I also learned how to say no to invitations to gatherings that I was not up to going to. Sometimes the physical toll they take on me is worth it; other times, it isn't. It hasn't always easy, but the people who are perturbed when I say no aren't here to take care of me when I collapse afterwards. If I can be mature enough to deal with the uncertainties my illness has imposed upon me, so can they. If they don't understand, that is their problem, not mine.
In some ways, I was born lucky: the middle child of driven parents. While "stress" was probably not the first word out of my mouth, patterns of living amidst stress and dealing with it began early on. Family upheavals were as varied as they were frequent. Entering the corporate world and working my way up the management ladder at a relatively young age was a challenge I generally enjoyed. The only stress-free periods were when I finally did take vacations (they made me: no one was allowed to accumulate more than 8 weeks a year), heading off to the desert or Hawaii where I broiled myself until well done.
Major events, including accidents, family deaths, and losing my house and pretty much everything I owned to fire, put me off stride occasionally. I generally dealt with all these stresses by diving into work or other projects. "No" simply wasn't in my vocabulary.
Now I deal with stresses by, well, by diving into projects. Napping is an important project. Naps must be done properly to derive benefit from them. Not answering the phone or door is part of doing naps and other such projects correctly.
Focusing on something that feeds my soul is another important way of dealing with stress. While I can't go back to work and change my income or insurance coverage situation, I can ignore those particular stresses for periods of time by doing something I enjoy. It may be reading, knitting, cuddling a lizard, or just sitting outside listening the to sounds of the breeze in the trees and the birds going about their lives. Finding music that doesn't bother my now hypersensitive ears works, as does writing what comes to me (rather than what I must or feel compelled to). When cabin fever starts to set in, I go someplace "safe", where I know I can be without being subjected to excessive noise or chemicals: a friend's store, or home, or someplace away from traffic where I can sit and listen to other leaves rustling and other birds going about their lives.

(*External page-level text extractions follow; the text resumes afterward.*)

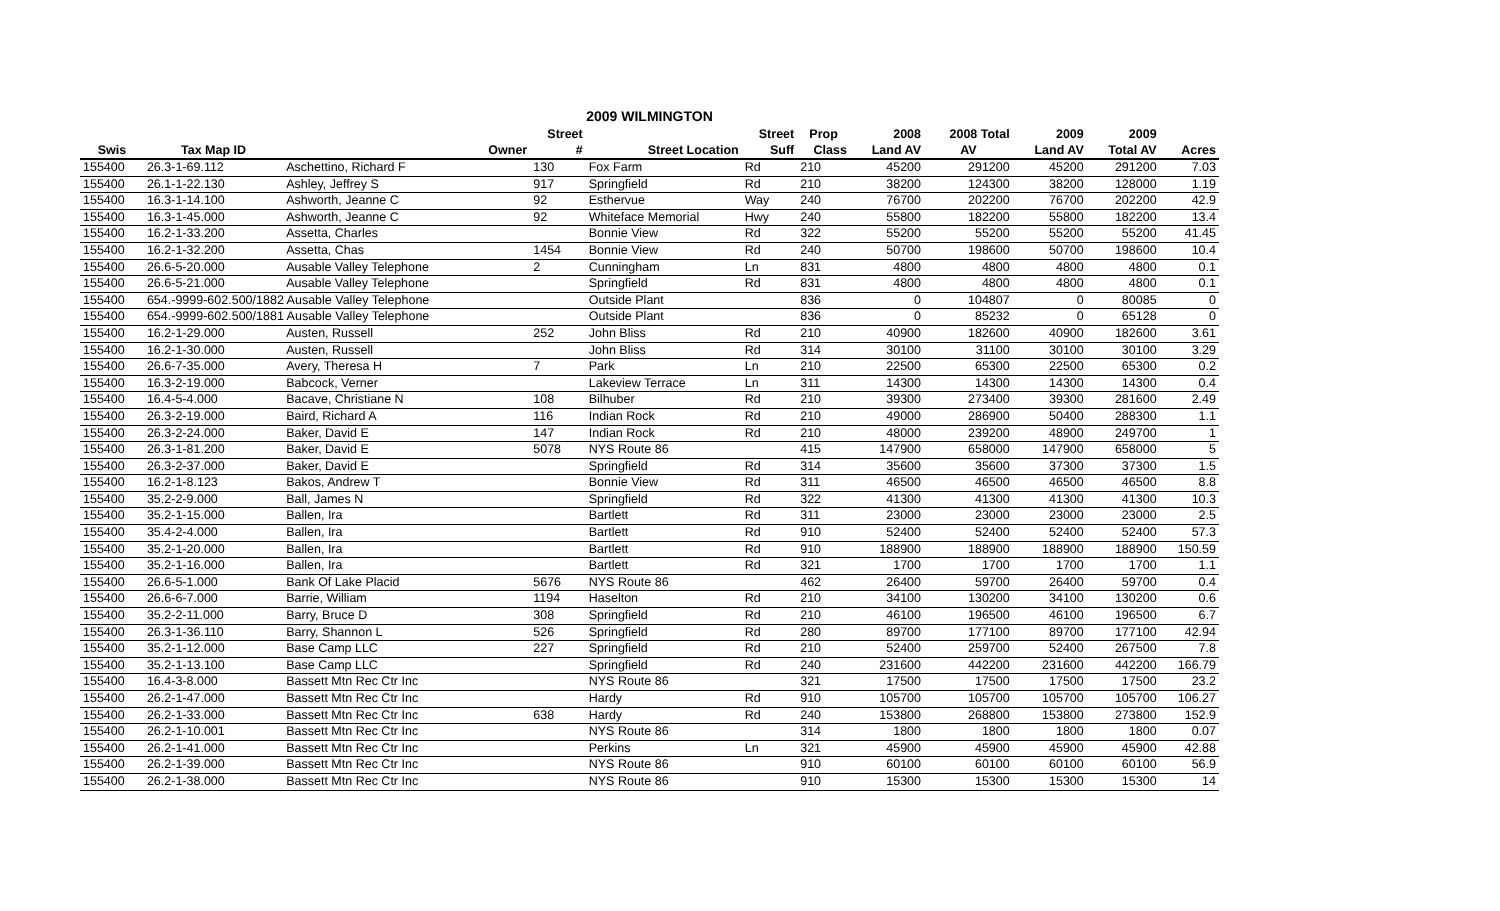2009 WILMINGTON
| | | | Street | | Street | Prop | 2008 | 2008 Total | 2009 | 2009 | |
| --- | --- | --- | --- | --- | --- | --- | --- | --- | --- | --- | --- |
| Swis | Tax Map ID | Owner | # | Street Location | Suff | Class | Land AV | AV | Land AV | Total AV | Acres |
| 155400 | 26.3-1-69.112 | Aschettino, Richard F | 130 | Fox Farm | Rd | 210 | 45200 | 291200 | 45200 | 291200 | 7.03 |
| 155400 | 26.1-1-22.130 | Ashley, Jeffrey S | 917 | Springfield | Rd | 210 | 38200 | 124300 | 38200 | 128000 | 1.19 |
| 155400 | 16.3-1-14.100 | Ashworth, Jeanne C | 92 | Esthervue | Way | 240 | 76700 | 202200 | 76700 | 202200 | 42.9 |
| 155400 | 16.3-1-45.000 | Ashworth, Jeanne C | 92 | Whiteface Memorial | Hwy | 240 | 55800 | 182200 | 55800 | 182200 | 13.4 |
| 155400 | 16.2-1-33.200 | Assetta, Charles | | Bonnie View | Rd | 322 | 55200 | 55200 | 55200 | 55200 | 41.45 |
| 155400 | 16.2-1-32.200 | Assetta, Chas | 1454 | Bonnie View | Rd | 240 | 50700 | 198600 | 50700 | 198600 | 10.4 |
| 155400 | 26.6-5-20.000 | Ausable Valley Telephone | 2 | Cunningham | Ln | 831 | 4800 | 4800 | 4800 | 4800 | 0.1 |
| 155400 | 26.6-5-21.000 | Ausable Valley Telephone | | Springfield | Rd | 831 | 4800 | 4800 | 4800 | 4800 | 0.1 |
| 155400 | 654.-9999-602.500/1882 Ausable Valley Telephone | | | Outside Plant | | 836 | 0 | 104807 | 0 | 80085 | 0 |
| 155400 | 654.-9999-602.500/1881 Ausable Valley Telephone | | | Outside Plant | | 836 | 0 | 85232 | 0 | 65128 | 0 |
| 155400 | 16.2-1-29.000 | Austen, Russell | 252 | John Bliss | Rd | 210 | 40900 | 182600 | 40900 | 182600 | 3.61 |
| 155400 | 16.2-1-30.000 | Austen, Russell | | John Bliss | Rd | 314 | 30100 | 31100 | 30100 | 30100 | 3.29 |
| 155400 | 26.6-7-35.000 | Avery, Theresa H | 7 | Park | Ln | 210 | 22500 | 65300 | 22500 | 65300 | 0.2 |
| 155400 | 16.3-2-19.000 | Babcock, Verner | | Lakeview Terrace | Ln | 311 | 14300 | 14300 | 14300 | 14300 | 0.4 |
| 155400 | 16.4-5-4.000 | Bacave, Christiane N | 108 | Bilhuber | Rd | 210 | 39300 | 273400 | 39300 | 281600 | 2.49 |
| 155400 | 26.3-2-19.000 | Baird, Richard A | 116 | Indian Rock | Rd | 210 | 49000 | 286900 | 50400 | 288300 | 1.1 |
| 155400 | 26.3-2-24.000 | Baker, David E | 147 | Indian Rock | Rd | 210 | 48000 | 239200 | 48900 | 249700 | 1 |
| 155400 | 26.3-1-81.200 | Baker, David E | 5078 | NYS Route 86 | | 415 | 147900 | 658000 | 147900 | 658000 | 5 |
| 155400 | 26.3-2-37.000 | Baker, David E | | Springfield | Rd | 314 | 35600 | 35600 | 37300 | 37300 | 1.5 |
| 155400 | 16.2-1-8.123 | Bakos, Andrew T | | Bonnie View | Rd | 311 | 46500 | 46500 | 46500 | 46500 | 8.8 |
| 155400 | 35.2-2-9.000 | Ball, James N | | Springfield | Rd | 322 | 41300 | 41300 | 41300 | 41300 | 10.3 |
| 155400 | 35.2-1-15.000 | Ballen, Ira | | Bartlett | Rd | 311 | 23000 | 23000 | 23000 | 23000 | 2.5 |
| 155400 | 35.4-2-4.000 | Ballen, Ira | | Bartlett | Rd | 910 | 52400 | 52400 | 52400 | 52400 | 57.3 |
| 155400 | 35.2-1-20.000 | Ballen, Ira | | Bartlett | Rd | 910 | 188900 | 188900 | 188900 | 188900 | 150.59 |
| 155400 | 35.2-1-16.000 | Ballen, Ira | | Bartlett | Rd | 321 | 1700 | 1700 | 1700 | 1700 | 1.1 |
| 155400 | 26.6-5-1.000 | Bank Of Lake Placid | 5676 | NYS Route 86 | | 462 | 26400 | 59700 | 26400 | 59700 | 0.4 |
| 155400 | 26.6-6-7.000 | Barrie, William | 1194 | Haselton | Rd | 210 | 34100 | 130200 | 34100 | 130200 | 0.6 |
| 155400 | 35.2-2-11.000 | Barry, Bruce D | 308 | Springfield | Rd | 210 | 46100 | 196500 | 46100 | 196500 | 6.7 |
| 155400 | 26.3-1-36.110 | Barry, Shannon L | 526 | Springfield | Rd | 280 | 89700 | 177100 | 89700 | 177100 | 42.94 |
| 155400 | 35.2-1-12.000 | Base Camp LLC | 227 | Springfield | Rd | 210 | 52400 | 259700 | 52400 | 267500 | 7.8 |
| 155400 | 35.2-1-13.100 | Base Camp LLC | | Springfield | Rd | 240 | 231600 | 442200 | 231600 | 442200 | 166.79 |
| 155400 | 16.4-3-8.000 | Bassett Mtn Rec Ctr Inc | | NYS Route 86 | | 321 | 17500 | 17500 | 17500 | 17500 | 23.2 |
| 155400 | 26.2-1-47.000 | Bassett Mtn Rec Ctr Inc | | Hardy | Rd | 910 | 105700 | 105700 | 105700 | 105700 | 106.27 |
| 155400 | 26.2-1-33.000 | Bassett Mtn Rec Ctr Inc | 638 | Hardy | Rd | 240 | 153800 | 268800 | 153800 | 273800 | 152.9 |
| 155400 | 26.2-1-10.001 | Bassett Mtn Rec Ctr Inc | | NYS Route 86 | | 314 | 1800 | 1800 | 1800 | 1800 | 0.07 |
| 155400 | 26.2-1-41.000 | Bassett Mtn Rec Ctr Inc | | Perkins | Ln | 321 | 45900 | 45900 | 45900 | 45900 | 42.88 |
| 155400 | 26.2-1-39.000 | Bassett Mtn Rec Ctr Inc | | NYS Route 86 | | 910 | 60100 | 60100 | 60100 | 60100 | 56.9 |
| 155400 | 26.2-1-38.000 | Bassett Mtn Rec Ctr Inc | | NYS Route 86 | | 910 | 15300 | 15300 | 15300 | 15300 | 14 |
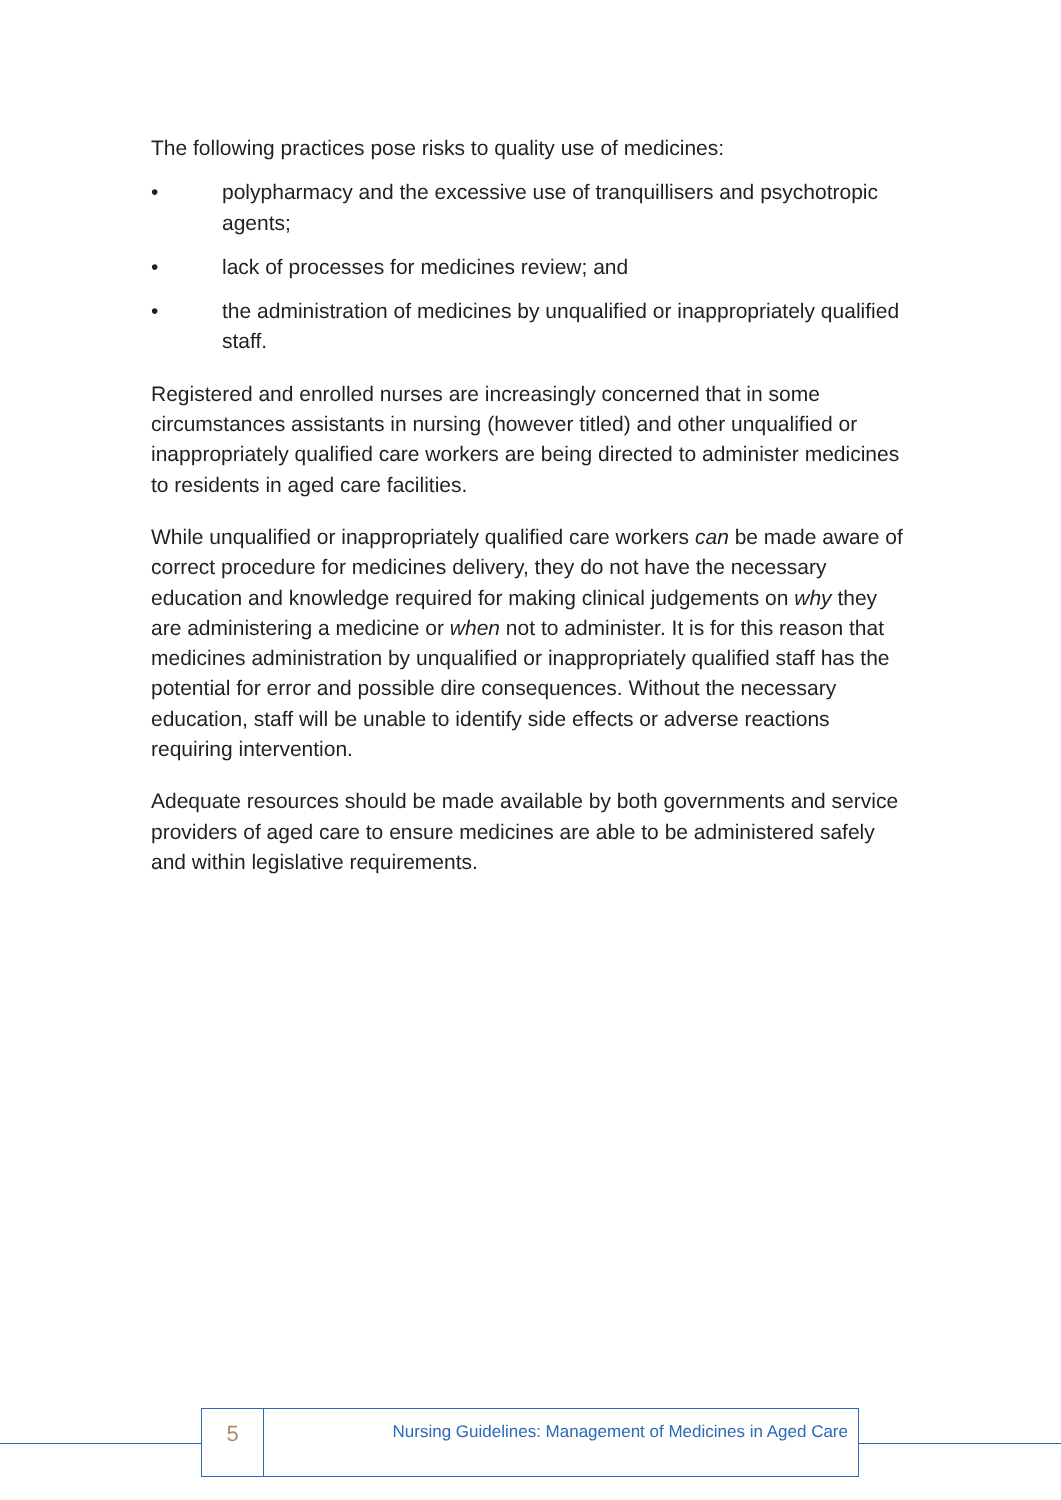The following practices pose risks to quality use of medicines:
• polypharmacy and the excessive use of tranquillisers and psychotropic agents;
• lack of processes for medicines review; and
• the administration of medicines by unqualified or inappropriately qualified staff.
Registered and enrolled nurses are increasingly concerned that in some circumstances assistants in nursing (however titled) and other unqualified or inappropriately qualified care workers are being directed to administer medicines to residents in aged care facilities.
While unqualified or inappropriately qualified care workers can be made aware of correct procedure for medicines delivery, they do not have the necessary education and knowledge required for making clinical judgements on why they are administering a medicine or when not to administer. It is for this reason that medicines administration by unqualified or inappropriately qualified staff has the potential for error and possible dire consequences. Without the necessary education, staff will be unable to identify side effects or adverse reactions requiring intervention.
Adequate resources should be made available by both governments and service providers of aged care to ensure medicines are able to be administered safely and within legislative requirements.
5
Nursing Guidelines: Management of Medicines in Aged Care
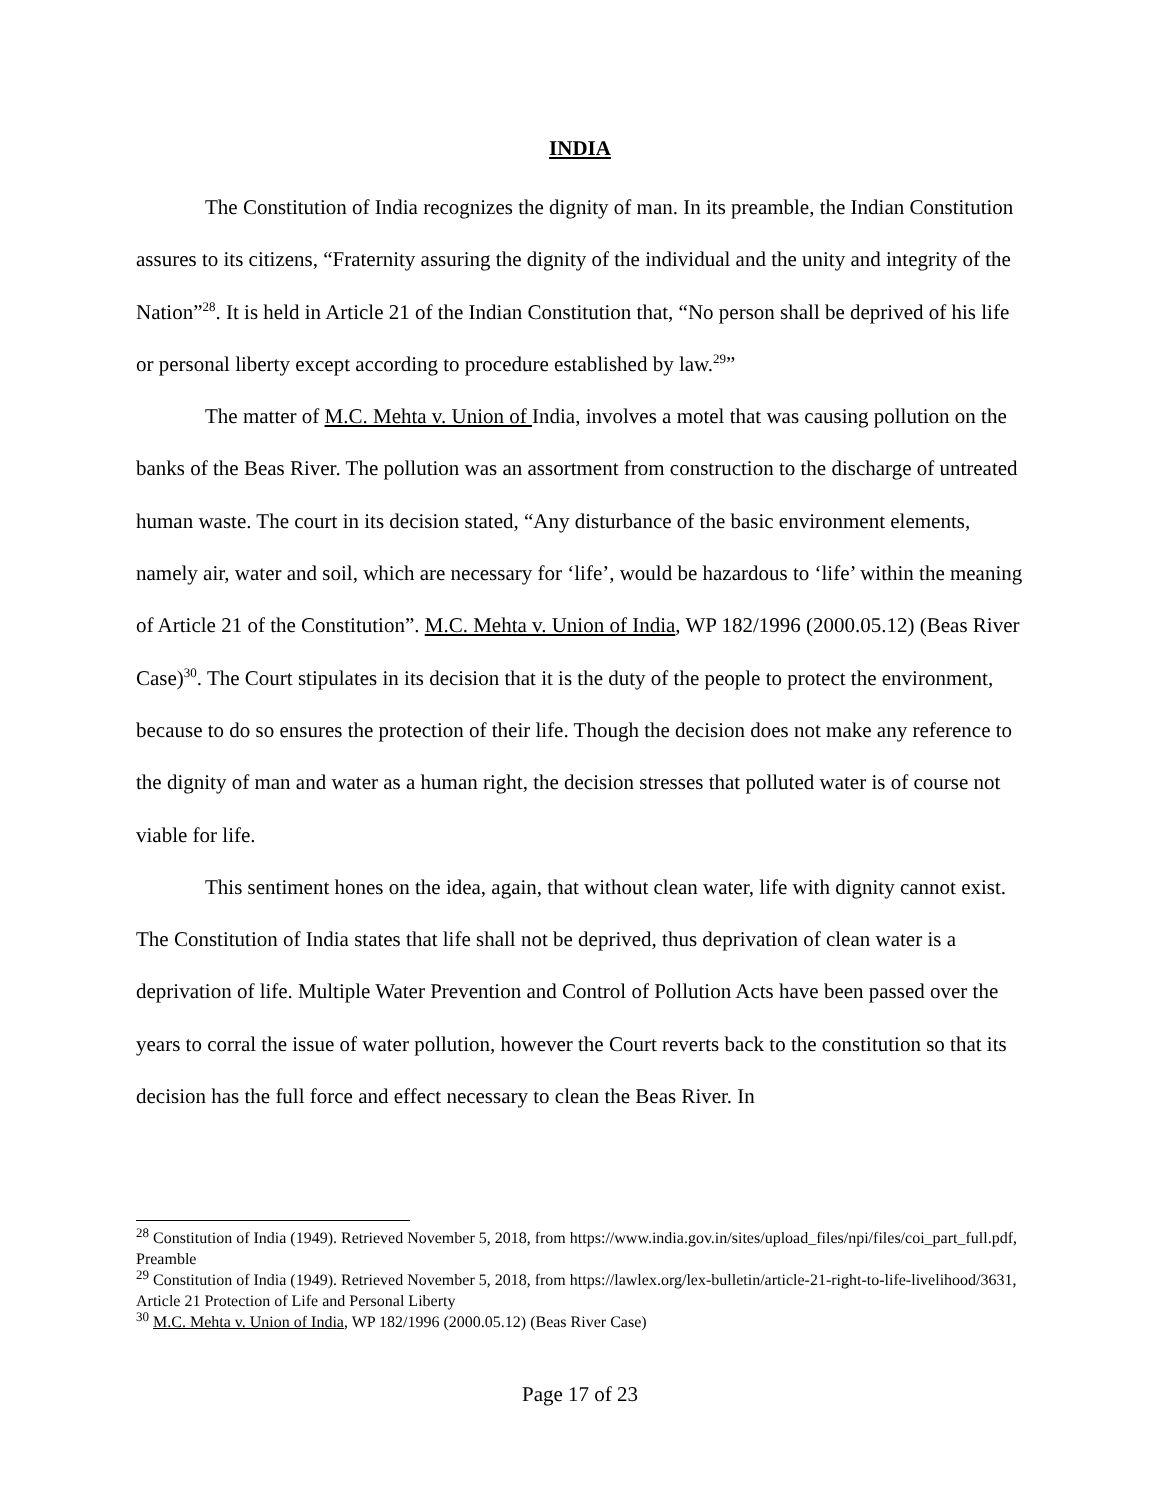INDIA
The Constitution of India recognizes the dignity of man. In its preamble, the Indian Constitution assures to its citizens, “Fraternity assuring the dignity of the individual and the unity and integrity of the Nation”<sup>28</sup>. It is held in Article 21 of the Indian Constitution that, “No person shall be deprived of his life or personal liberty except according to procedure established by law.<sup>29</sup>”
The matter of M.C. Mehta v. Union of India, involves a motel that was causing pollution on the banks of the Beas River. The pollution was an assortment from construction to the discharge of untreated human waste. The court in its decision stated, “Any disturbance of the basic environment elements, namely air, water and soil, which are necessary for ‘life’, would be hazardous to ‘life’ within the meaning of Article 21 of the Constitution”. M.C. Mehta v. Union of India, WP 182/1996 (2000.05.12) (Beas River Case)<sup>30</sup>. The Court stipulates in its decision that it is the duty of the people to protect the environment, because to do so ensures the protection of their life. Though the decision does not make any reference to the dignity of man and water as a human right, the decision stresses that polluted water is of course not viable for life.
This sentiment hones on the idea, again, that without clean water, life with dignity cannot exist. The Constitution of India states that life shall not be deprived, thus deprivation of clean water is a deprivation of life. Multiple Water Prevention and Control of Pollution Acts have been passed over the years to corral the issue of water pollution, however the Court reverts back to the constitution so that its decision has the full force and effect necessary to clean the Beas River. In
<sup>28</sup> Constitution of India (1949). Retrieved November 5, 2018, from https://www.india.gov.in/sites/upload_files/npi/files/coi_part_full.pdf, Preamble
<sup>29</sup> Constitution of India (1949). Retrieved November 5, 2018, from https://lawlex.org/lex-bulletin/article-21-right-to-life-livelihood/3631, Article 21 Protection of Life and Personal Liberty
<sup>30</sup> M.C. Mehta v. Union of India, WP 182/1996 (2000.05.12) (Beas River Case)
Page 17 of 23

Sometimes, I need to talk to someone who understands what I'm going through. Then I will call and spend a few moments chatting or venting. The call may end there, or may go on to talk about things of a more general nature having nothing to do with being ill. Since the people I call are themselves ill, I don't burden them with my black moments of despair that still creep up on me, often in the dark hours of the night when I am once again beyond the help of any drug get me to sleep. Should the abyss loom larger than I can cross on my own, there are numbers I can call, agencies who are trained to help those in similar straits.
Such are the limits I impose upon myself, limits to protect myself and to protect those I care about who I know are as sick as I am. They have their own abyss they have to face and deal with; they don't need theirs made larger and more dangerous by adding the depths of mine to theirs.
If you have not been setting limits for yourself, think seriously about doing so. Limits that help you reduce stress and increase joy in your life are essential for any measure of recovery to occur.